→ **TRY IT**
Below are records; please write out exactly the lines from the first line through the line containing "on next screen to start the installation pr", with no pictures.

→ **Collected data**
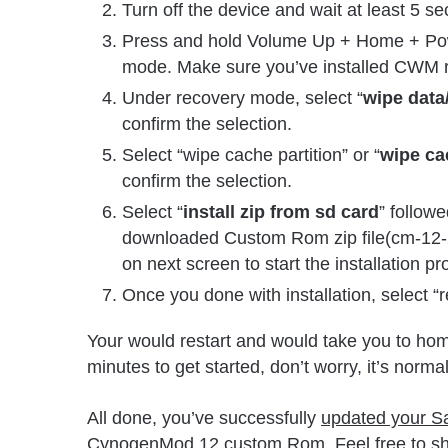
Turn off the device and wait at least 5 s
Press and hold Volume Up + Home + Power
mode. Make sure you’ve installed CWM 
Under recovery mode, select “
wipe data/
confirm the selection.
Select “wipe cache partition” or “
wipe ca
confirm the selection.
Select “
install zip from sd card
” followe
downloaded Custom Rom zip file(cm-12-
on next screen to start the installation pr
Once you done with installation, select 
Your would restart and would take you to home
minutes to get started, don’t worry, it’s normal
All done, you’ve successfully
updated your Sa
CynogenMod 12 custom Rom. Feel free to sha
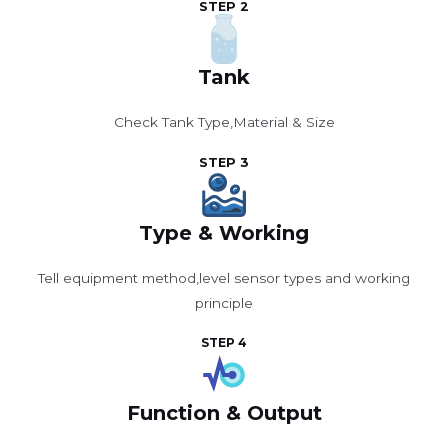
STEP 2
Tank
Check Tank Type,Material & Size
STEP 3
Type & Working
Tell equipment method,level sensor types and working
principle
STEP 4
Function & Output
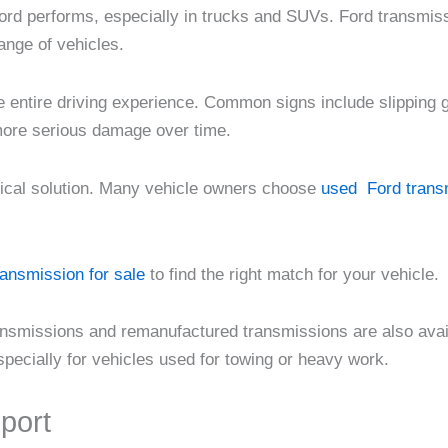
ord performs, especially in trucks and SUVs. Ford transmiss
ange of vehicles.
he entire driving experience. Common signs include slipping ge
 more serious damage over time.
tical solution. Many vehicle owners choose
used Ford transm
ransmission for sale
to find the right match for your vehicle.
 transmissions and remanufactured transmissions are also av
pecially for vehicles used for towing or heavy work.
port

→ **EXPECTED OUTPUT**
Turn off the device and wait at least 5 s
Press and hold Volume Up + Home + Power
mode. Make sure you’ve installed CWM 
Under recovery mode, select “
wipe data/
confirm the selection.
Select “wipe cache partition” or “
wipe ca
confirm the selection.
Select “
install zip from sd card
” followe
downloaded Custom Rom zip file(cm-12-
on next screen to start the installation pr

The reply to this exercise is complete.